Intelligent transportation is a growing sector that seeks to apply the latest advancements in technology to improve the safety and efficiency of all forms of transport. Some common examples of intelligent transport include the cameras on the 407ETR, digital signs along the major highways that advise drivers of traffic conditions ahead, red light cameras at busy intersections, and sensors embedded in roadways to measure traffic flow and volume.
Glendon’s third-year marketing and consumer economics course (GL ECON 3245) combines theories from microeconomics with behavioural psychology to understand the numerous, often complex factors that drive individual consumption choices. The implications of these factors are enormous for firms in an increasingly competitive, dynamic market. The course uses interactive cases and exercises to examine various models predicting consumer behaviour, product life-cycle theory, strategies for pricing and promotion, and what makes for an effective advertising campaign.
Each year’s curriculum includes a major group project for the course. This year, the students had the exciting opportunity of partnering with ITS Canada, a non-profit organization focusing on intelligent transportation. Their task was to develop a marketing strategy intended to raise awareness about the Society and to expand ITS Canada’s membership base.

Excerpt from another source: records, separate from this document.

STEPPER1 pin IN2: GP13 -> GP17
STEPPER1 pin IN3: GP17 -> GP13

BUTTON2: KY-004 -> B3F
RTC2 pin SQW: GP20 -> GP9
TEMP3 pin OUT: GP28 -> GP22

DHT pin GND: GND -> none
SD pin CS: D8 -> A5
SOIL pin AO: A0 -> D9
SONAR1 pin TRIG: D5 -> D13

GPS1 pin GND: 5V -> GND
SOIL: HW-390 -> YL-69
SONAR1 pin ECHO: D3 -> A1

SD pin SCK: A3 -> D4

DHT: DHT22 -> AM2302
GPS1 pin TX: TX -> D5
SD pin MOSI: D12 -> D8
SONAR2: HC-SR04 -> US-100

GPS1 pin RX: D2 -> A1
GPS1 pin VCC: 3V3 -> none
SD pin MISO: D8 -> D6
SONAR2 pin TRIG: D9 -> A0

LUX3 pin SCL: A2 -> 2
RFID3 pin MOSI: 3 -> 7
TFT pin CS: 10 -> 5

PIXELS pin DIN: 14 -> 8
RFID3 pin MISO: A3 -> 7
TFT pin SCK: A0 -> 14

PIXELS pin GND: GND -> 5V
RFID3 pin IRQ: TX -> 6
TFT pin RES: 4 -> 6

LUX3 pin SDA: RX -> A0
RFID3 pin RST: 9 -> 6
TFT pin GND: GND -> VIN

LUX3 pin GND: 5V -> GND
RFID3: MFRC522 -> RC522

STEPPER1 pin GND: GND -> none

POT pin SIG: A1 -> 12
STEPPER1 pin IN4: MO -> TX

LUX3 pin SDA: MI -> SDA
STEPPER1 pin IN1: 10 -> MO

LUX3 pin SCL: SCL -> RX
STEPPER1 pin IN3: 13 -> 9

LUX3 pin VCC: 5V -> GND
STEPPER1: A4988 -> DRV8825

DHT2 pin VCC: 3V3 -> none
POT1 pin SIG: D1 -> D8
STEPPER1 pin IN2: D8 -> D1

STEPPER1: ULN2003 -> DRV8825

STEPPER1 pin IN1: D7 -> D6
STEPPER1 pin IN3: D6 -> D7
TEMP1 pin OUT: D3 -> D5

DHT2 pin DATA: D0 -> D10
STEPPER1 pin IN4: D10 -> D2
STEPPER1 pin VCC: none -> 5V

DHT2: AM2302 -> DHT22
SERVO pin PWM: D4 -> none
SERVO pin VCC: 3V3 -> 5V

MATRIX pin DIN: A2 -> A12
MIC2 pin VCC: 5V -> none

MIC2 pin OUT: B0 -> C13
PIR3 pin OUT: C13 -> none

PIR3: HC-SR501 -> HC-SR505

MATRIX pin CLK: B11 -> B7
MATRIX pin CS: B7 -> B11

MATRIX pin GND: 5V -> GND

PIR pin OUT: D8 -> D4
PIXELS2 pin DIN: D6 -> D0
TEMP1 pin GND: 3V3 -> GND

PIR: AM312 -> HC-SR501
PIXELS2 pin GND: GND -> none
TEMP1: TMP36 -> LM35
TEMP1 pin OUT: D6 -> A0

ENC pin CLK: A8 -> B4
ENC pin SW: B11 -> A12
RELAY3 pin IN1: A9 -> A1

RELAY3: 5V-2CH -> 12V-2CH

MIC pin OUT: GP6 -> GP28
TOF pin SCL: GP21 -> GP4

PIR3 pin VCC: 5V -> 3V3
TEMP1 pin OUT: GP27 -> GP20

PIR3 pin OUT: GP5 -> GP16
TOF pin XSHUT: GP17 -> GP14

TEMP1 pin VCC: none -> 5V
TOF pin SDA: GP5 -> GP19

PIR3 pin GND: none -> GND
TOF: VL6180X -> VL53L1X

Students in the Glendon marketing and consumer economics course
“ITS Canada comprises some of Canada’s top technology firms in the transportation field, as well as government agencies and universities from across Canada”, says Carl Kuhnke, ITS Canada’s Executive Director. “Our interest in this project is to stimulate thought with the students about how an organization designed to be non-profit can ultimately assist its profit-making members to take advantage of opportunities in Canada and around the world. We are also hoping to raise the profile of the Intelligent Transportation Systems field, and its importance in the economic and social well-being of the country.”
Bilingualism was an important factor in formulating this project. Since the Society has members across Canada, ITS Canada was particularly eager to work with Glendon students, because they have the ability to work in both official languages.
“Students in the course reap many benefits from this experience”, says course director Danielle Lamb. ”In addition to the unique challenges inherent in devising a marketing strategy for a non-profit corporation, they also have the opportunity to gain hands-on marketing experiences, the occasion to network and learn from professionals in the industry, as well as develop a tangible example of their work to take with them into the labour market.”